Here below is a view of my setup using LXC container. Containers are running above the “host”. They are connected with the outside word through NAT rules on the “lxcbr0” interface. The communication between aerospike servers is done using the 192.168.16.0/24 network (private network between servers).
network {
service {
address any
port 3000
access-address 192.168.16.131
network-interface-name eth0:1
}
heartbeat {
mode mesh
address any
port 3002 # Heartbeat port for this node.
interface-address 192.168.16.131
# List one or more other nodes, one ip-address & port per line:
mesh-seed-address-port 192.168.16.132 3002
interval 250
timeout 10
}
fabric {
port 3001
}
info {
port 3003
}
}
The setup using this configuration is working. But I must not use the “virtual” keyword for the “access-address” in the service section. And I must create a virtual address eth0:1 in the aerospike container with the same ip configured on the host for the communication on the private subnet between servers ! Without this virtual interface, I must set the “virtual” keyword but the cluster is not running properly. Note that when I set the “virtual” keyword I’m not able to connect to node localhost:3000 on the AMC.

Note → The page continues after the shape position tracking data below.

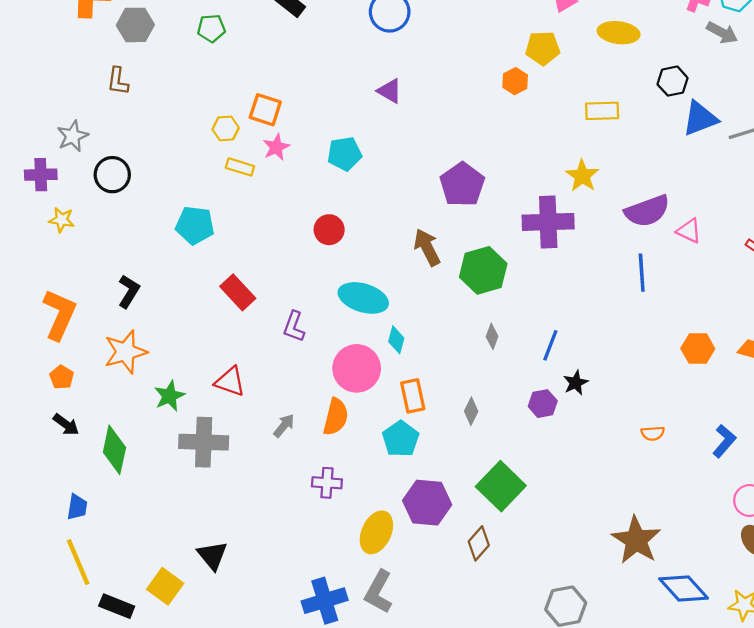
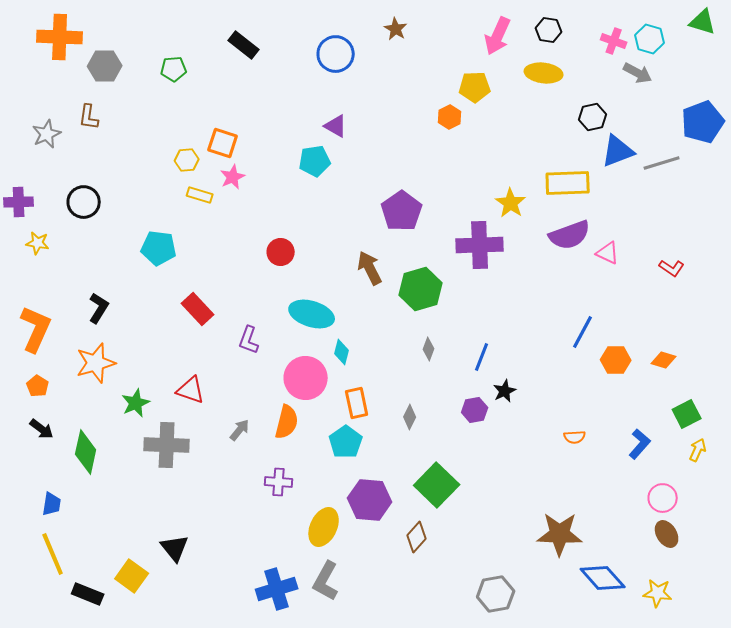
yellow rectangle: (602, 111) -> (568, 183), moved, size x1.4
gray star: (73, 136) -> (47, 134), moved
cyan pentagon: (345, 154) -> (315, 161), moved
blue line: (642, 273) -> (583, 332), moved, turned 32
brown star: (636, 540) -> (560, 534), turned -30

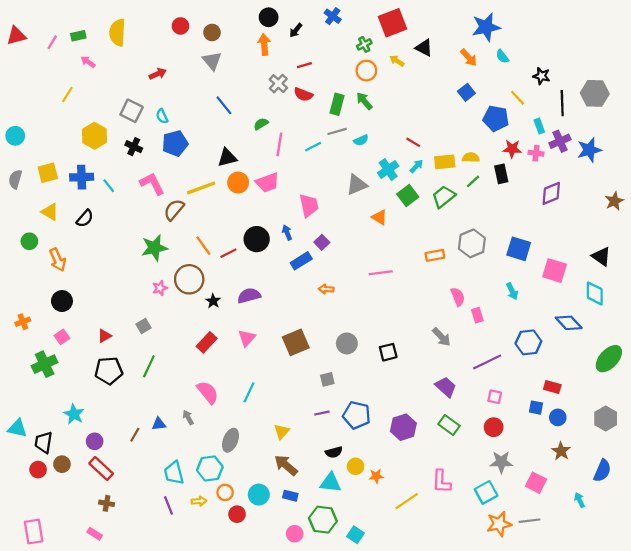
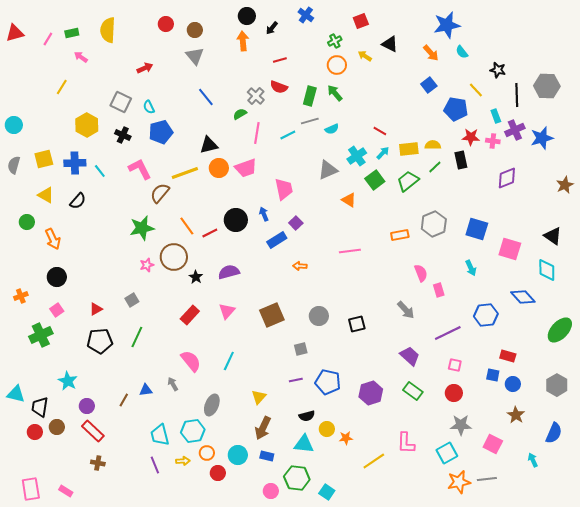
red square: (393, 23) -> (361, 21), size x0.6
gray cross: (278, 84) -> (256, 96), moved
brown arrow: (286, 465) -> (263, 428), turned -105
pink rectangle: (95, 534) -> (66, 491), moved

Their is something I do not understand in the setup using a virtual access address. Or their is something strange with this. Could somebody explain me what I’m doing wrong ?
thanks for your answer and the information. Note that I do not want aerospike to be completely isolated. Aerospike is running in a container and is therefore isolated if I do not setup any NAT rules on the host system. I would like to reach the aerospike cluster from trusted networks. This is handled with nat and firewall rules on the host system.
My setup is working fine now. The only special/strange things I had to do is to not use the “virtual” keyword and to set in the container the same IP that is set on host to reach aerospike from outside.